> _Instruction 1_:
Summarize the article on the court ruling over the UCPB shares in two sentences.
> _Instruction 2_:
Extend the article on the court ruling over the UCPB shares past its final sentence.

The decision stemmed from a suit filed by the Presidential Commission on Good Government, which appealed the Sandiganbayans ruling on Feb. 28, barring the PCGG from voting the United Coconut Planters Bank (UCPB) shares it sequestered from businessman Eduardo "Danding" Cojuangco Jr.
"Inasmuch as the subject UCPB shares were indisputably acquired with coco levy funds which are public in character, then the right to vote them shall be exercised by the PCGG," read the 47-page majority decision, penned by Justice Artemio Panganiban.
"This court holds that the government should be allowed to continue voting these shares inasmuch as they were purchased with coco levy funds funds that are prima facie public in character, or at the very least, are clearly affected with public interest," Panganiban wrote.
The jurists who concurred with Panganibans position were Chief Justice Hilario Davide and Justices Reynato Puno, Josue Bellosillo, Jose Vitug, Vicente Mendoza, Leonardo Quisumbing, Arturo Buena, Sa-bino de Leon and Antonio Carpio.

> _Data provided_:

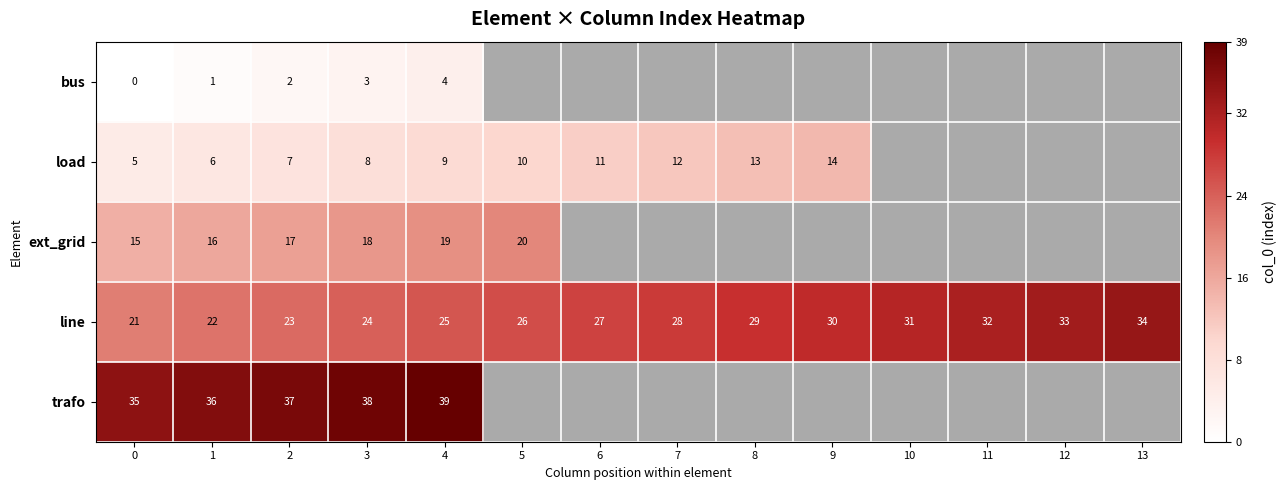

What is the spread (max minus min) of values at 1?

35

> _Result 1_:
The decision arose from the Presidential Commission on Good Government's appeal of a Feb. 28 Sandiganbayan ruling that barred it from voting the United Coconut Planters Bank shares it had sequestered from businessman Eduardo "Danding" Cojuangco Jr. In a 47-page majority decision written by Justice Artemio Panganiban and joined by Chief Justice Hilario Davide and eight other justices, the court held that the PCGG should be allowed to vote the shares because they were bought with coco levy funds that are public in character.

> _Result 2_:
Those who dissented were Justices Jose Melo, Santiago Kapunan, Bernardo Pardo, Consuelo Ynares-Santiago and Angelina Sandoval-Gutierrez.
"In the present case, it is not disputed that the money used to purchase the sequestered UCPB shares come from the Coconut Consumer Stabilization Fund (CCSF), otherwise known as coconut levy funds," the decision read.
The CCSF was created by Marcos in 1973 through Presidential Decree 276, which imposed a levy for every 100 kilos of copra that coconut planters sold.
"To avoid misunderstanding and confusion, this Court will even be more categorical and positive than its earlier pronouncements: the coconut levy funds are not only affected with public interest; they are, in fact, prima facie public funds," the decision read.
The ruling has effectively put to rest the legal contention between small coconut farmers and the Philippine Coconut Producers Federation Inc. (Cocofed), who are contesting ownership of the funds that have been frozen by the courts.
The high court declared the levy funds "public" because "it satisfied the general definition of public funds."
The court said the levy was raised "with the use of the police and taxing powers of the state, levies imposed were for the benefit of the farmers; Cocofed and Cojuangco have judicially admitted that the sequestered shares were purchased with public funds, (Commission on Audit) audits the levy funds and (the Bureau of Internal Revenue) treated them as public funds."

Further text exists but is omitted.